-- Directives --
A. In the forum post about simulating a wave in Mathematica, list each distinct variable name that begins a line of the code and is followed by an equals sign.
B. Copy the forum post about simulating a wave in Mathematica word for word, from "1. If my method" up to and including "animation by hand.)".
** start Provided passage **
My result represents a wave that is propagated 1-unit-delta-t forward in time. To find out what this wave looks like 2-units in time, we need to take our "finalstate" function and use that instead of our intial state. (so to find something 10-units in time forward, I would have to run this 10 times, each time replacing the output with the input.)

Eventually I'd want to have a series of plots that I would assemble to form a movie of the wave's behavior.

This is what I have so far:

xdomain = Table[i, {i, -50, 50, .05}];
initialState = E^-#^2 & /@ xdomain;

cache = {initialState};
(*For 1\[Rule]10 *)
Δt = .001;

f1 = E^-I #^2*Δt & /@ xdomain;
f2 = E^-I #^2*Δt & /@ xdomain;

For[i = 0, i < 15, i++,
 ftot = Abs@InverseFourier[Fourier[f1*initialState]*f2];
 initialState = ftot;
 cache = Join[cache, {ftot}];
 ListLinePlot[
   Partition[Riffle[xdomain, cache[[i + 1]]]/Norm[cache[[i + 1]]], 
    2]] // Print]

So there are two things that I'm looking for answers for:

  1. If my method numerically fourier-transforming these functions by turning them into points and multiplying the points individually, makes sense and is the best way of handling it numerically in Mathematica.

  2. How can I export these printed for-loop pictures into an animation. (I eventually will decrease the value of delta_t, and increase the amount of pictures taken, so I won't be able to export the animation by hand.)

Thanks again everyone for your help so far! Let me know what you think.

P.S. In case anyone's interested, what I'm constructing is a program that numerically performs the Split-Operator method for solving the wave equation in an arbitrary potential (that commutes with p).
** end Provided passage **
** start Extracted entries **
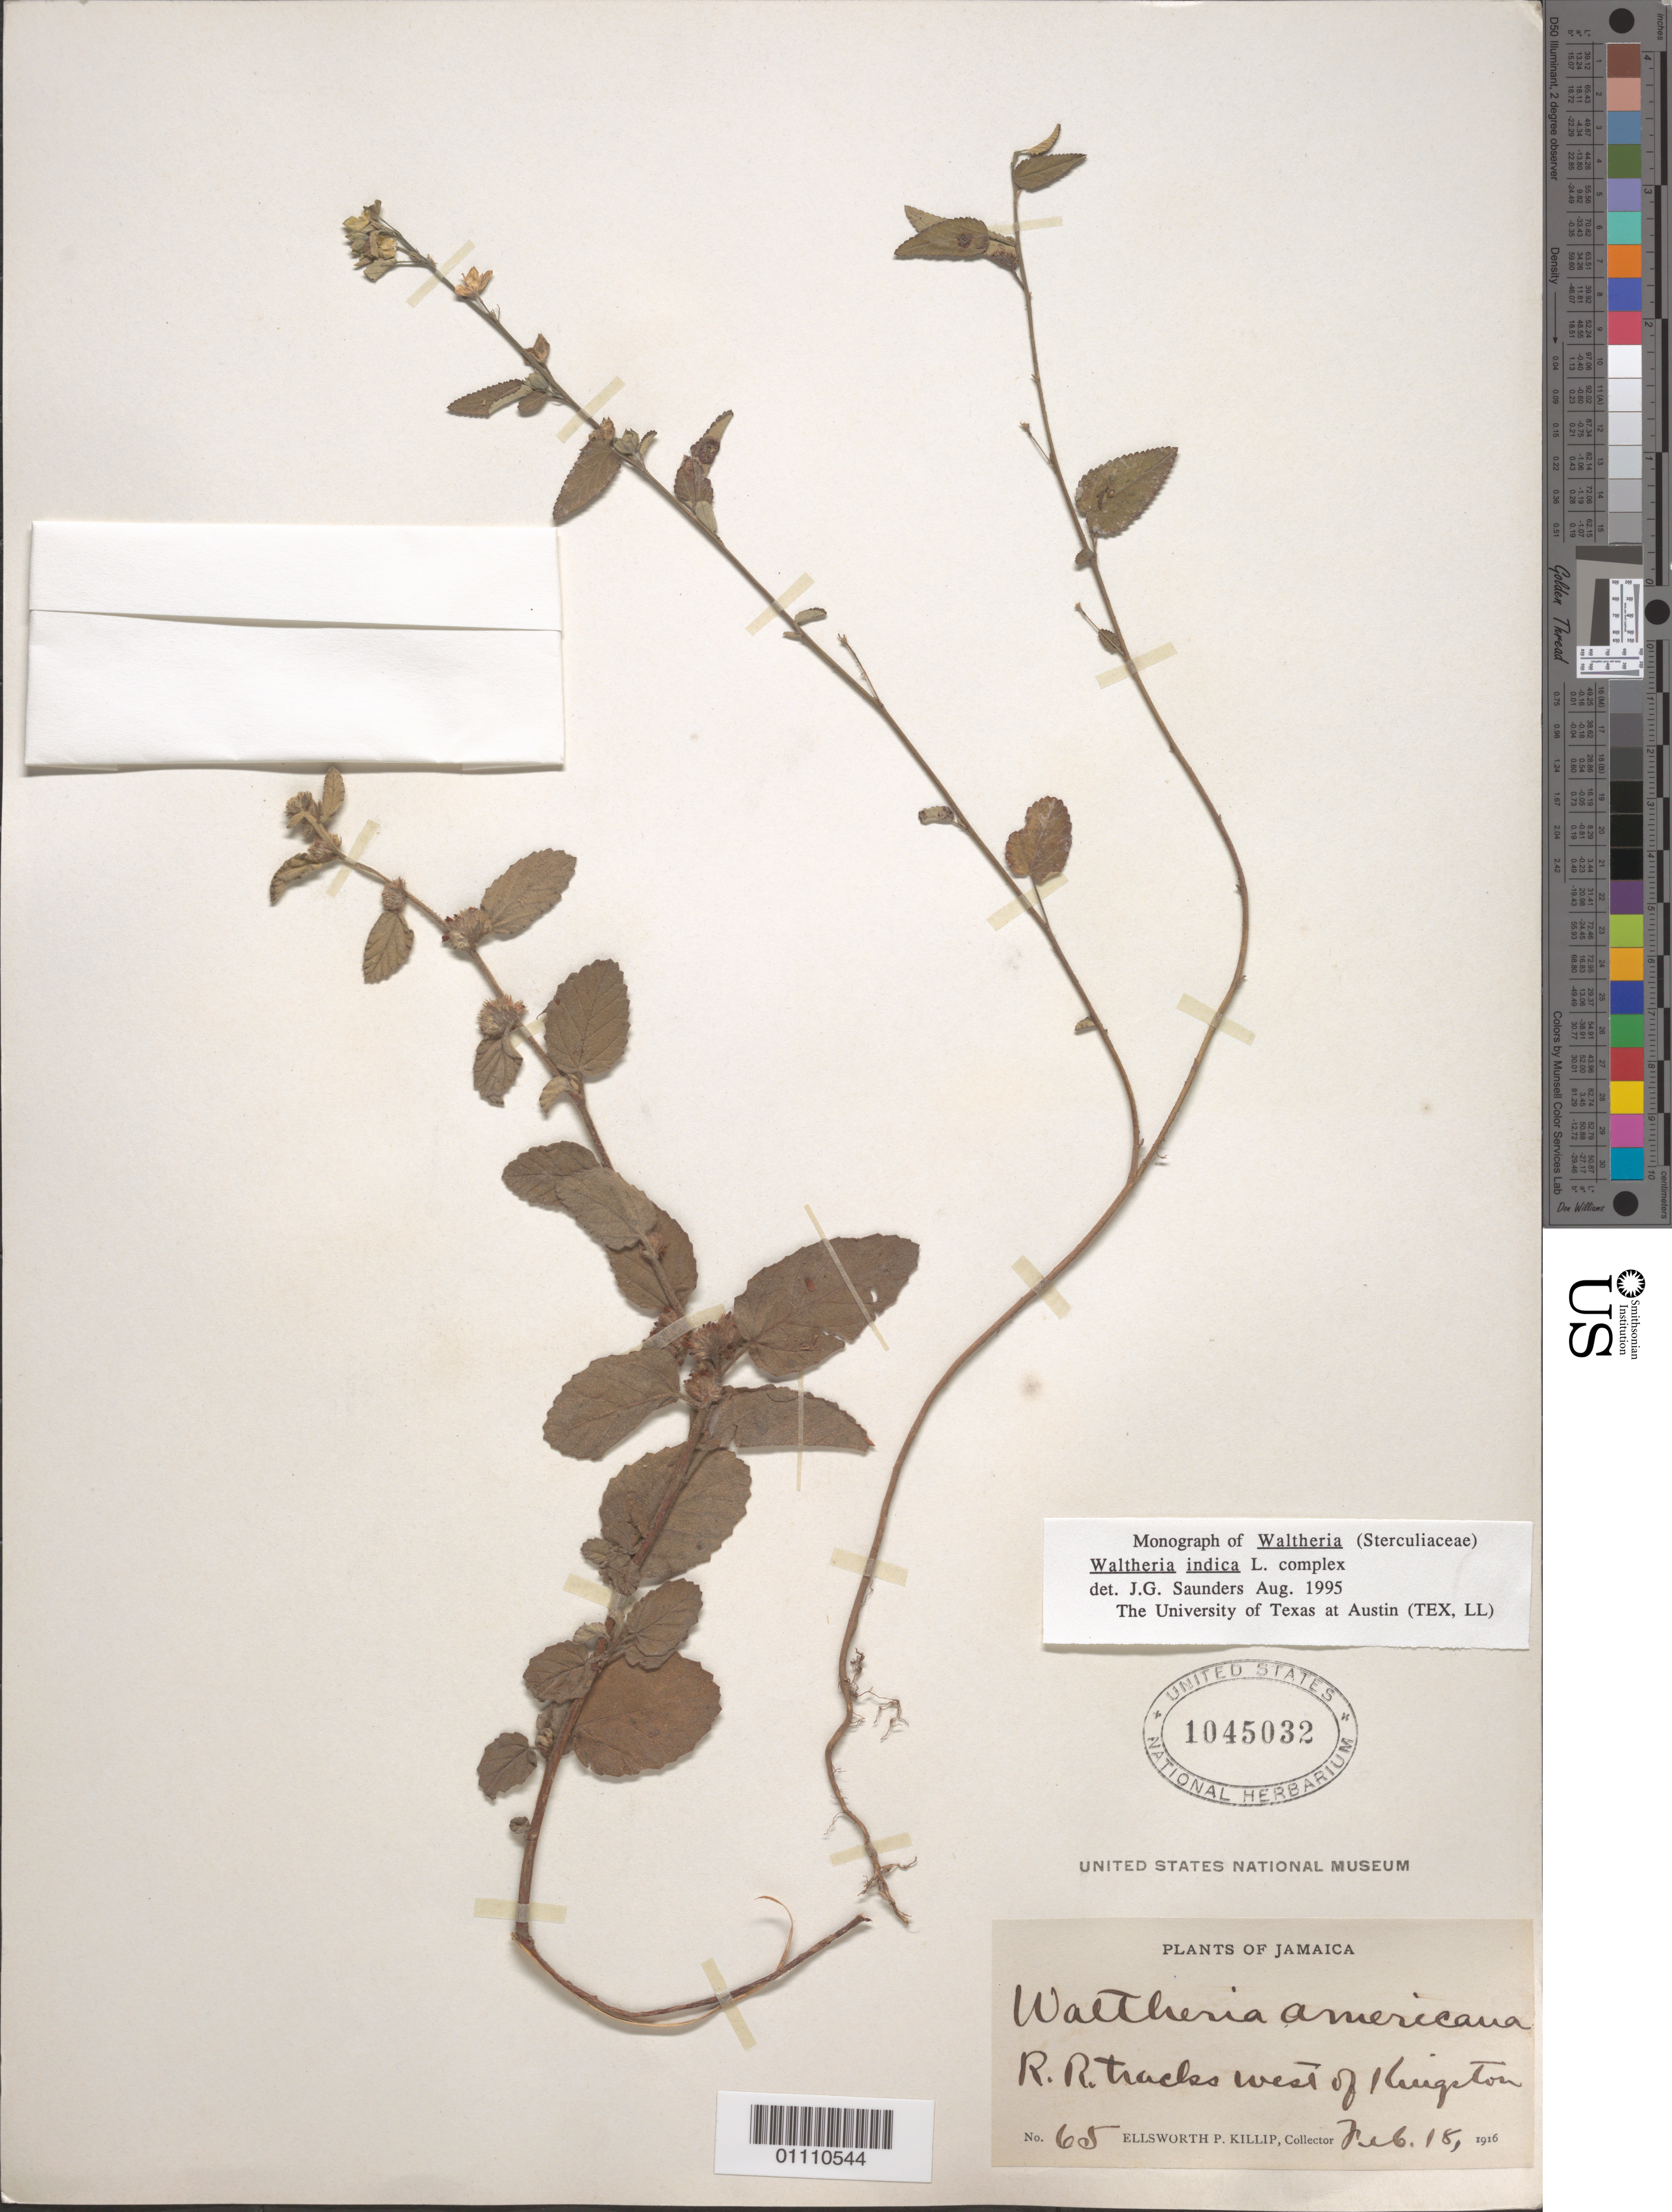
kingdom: Plantae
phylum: Tracheophyta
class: Magnoliopsida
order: Malvales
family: Malvaceae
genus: Waltheria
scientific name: Waltheria indica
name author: L.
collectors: E. P. Killip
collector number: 65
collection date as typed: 18 Feb 1916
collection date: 1916-02-18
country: Jamaica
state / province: Saint Catherine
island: Jamaica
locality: R.R. tracks W of Kingston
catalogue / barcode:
** end Extracted entries **
-- Solutions below --
A.
xdomain
initialState
cache
Δt
f1
f2
ftot

B.
1. If my method numerically fourier-transforming these functions by turning them into points and multiplying the points individually, makes sense and is the best way of handling it numerically in Mathematica.

  2. How can I export these printed for-loop pictures into an animation. (I eventually will decrease the value of delta_t, and increase the amount of pictures taken, so I won't be able to export the animation by hand.)